LO STILE VERISTA DI PAOLO VALERA

di Carlo Radollovich

Paolo Valera (1850 – 1926) è stato un brillante giornalista e scrittore, permeato di ideali decisamente progressisti.

Volle raccogliere decine di servizi da lui scritti, destinati al periodico “La plebe” e alla testata “La folla ” da lui creata, in una ben soppesata opera dal titolo “Milano sconosciuta”, ove spiccava tra l’altro la frangia più radicale del socialismo lombardo.

Qualcuno dei suoi contemporanei disse che la strada era la sua casa, tanto il suo verismo era collocato in numerose e penose realtà, ove in tutte le sue descrizioni affioravano precisi momenti del degrado sociale nonché consistenti miserie del proletariato.

La sua prosa appariva sempre assai viva, ricca di significative sottolineature, come quando la nostra città fu posta in stato d’assedio dal generale Bava Beccaris nel 1898. Come noto, a seguito delle precarie condizioni di lavoro e dell’aumento del prezzo del pane, numerosi operai e studenti scesero in piazza per protestare. Beccaris, in qualità di regio commissario, soffocò nel sangue ogni tentativo di rivolta procurando la morte di oltre ottanta persone.

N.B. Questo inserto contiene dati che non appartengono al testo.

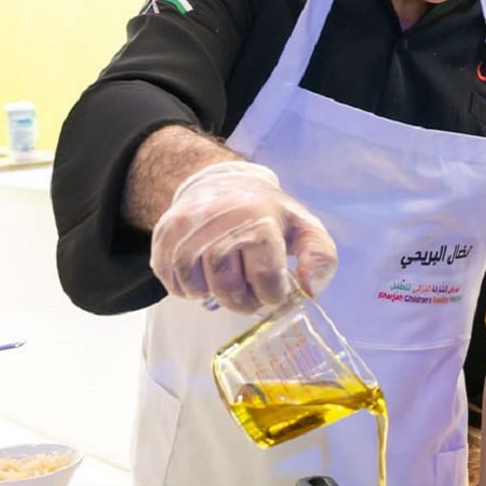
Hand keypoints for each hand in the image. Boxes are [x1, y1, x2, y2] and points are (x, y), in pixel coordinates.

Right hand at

Paolo Valera scriveva a proposito di questi moti: “Tutti coloro che si sono trovati sorpresi dalla cavalleria, che andava via a spron battuto in mezzo al polverone che si sollevava, se lo ricordano. I colpi di fucile si facevano udire da ogni parte. Erano come i prodromi della battaglia che doveva impegnarsi fra la truppa e gli insorti studenti dell’università di Pavia…”

Citando le lavandaie che non volevano abbandonare i sacchi contenenti panni sporchi (infatti, i soldati sospettavano che vi fossero nascoste armi), Valera aggiungeva dopo le avvenute perquisizioni: “Le donne non hanno voluto abbandonare i loro sacchi. Pur essendo terrorizzate dagli spari e dalla truppa che si sbandava e sostava in ogni casa e arrestava chiunque trovava, esse se li sono caricati sulla groppa e se li sono riportati a casa”.

Come non apprezzare queste donne che, malgrado il terrore provato per la guerra civile che scoppiava tutt’attorno, non desideravano perdere la loro clientela e soprattutto il loro lavoro.

Concludiamo con una azzeccata citazione del giornalista Mario Borsa sulla figura di Valera: “Gli uomini contro cui la sua penna si accaniva, finivano a brandelli. Aveva letto opuscoli libertari e le sue conoscenze storiche si limitavano alla rivoluzione francese. Ma scriveva bene, con una lingua sua e uno stile inimitabile”.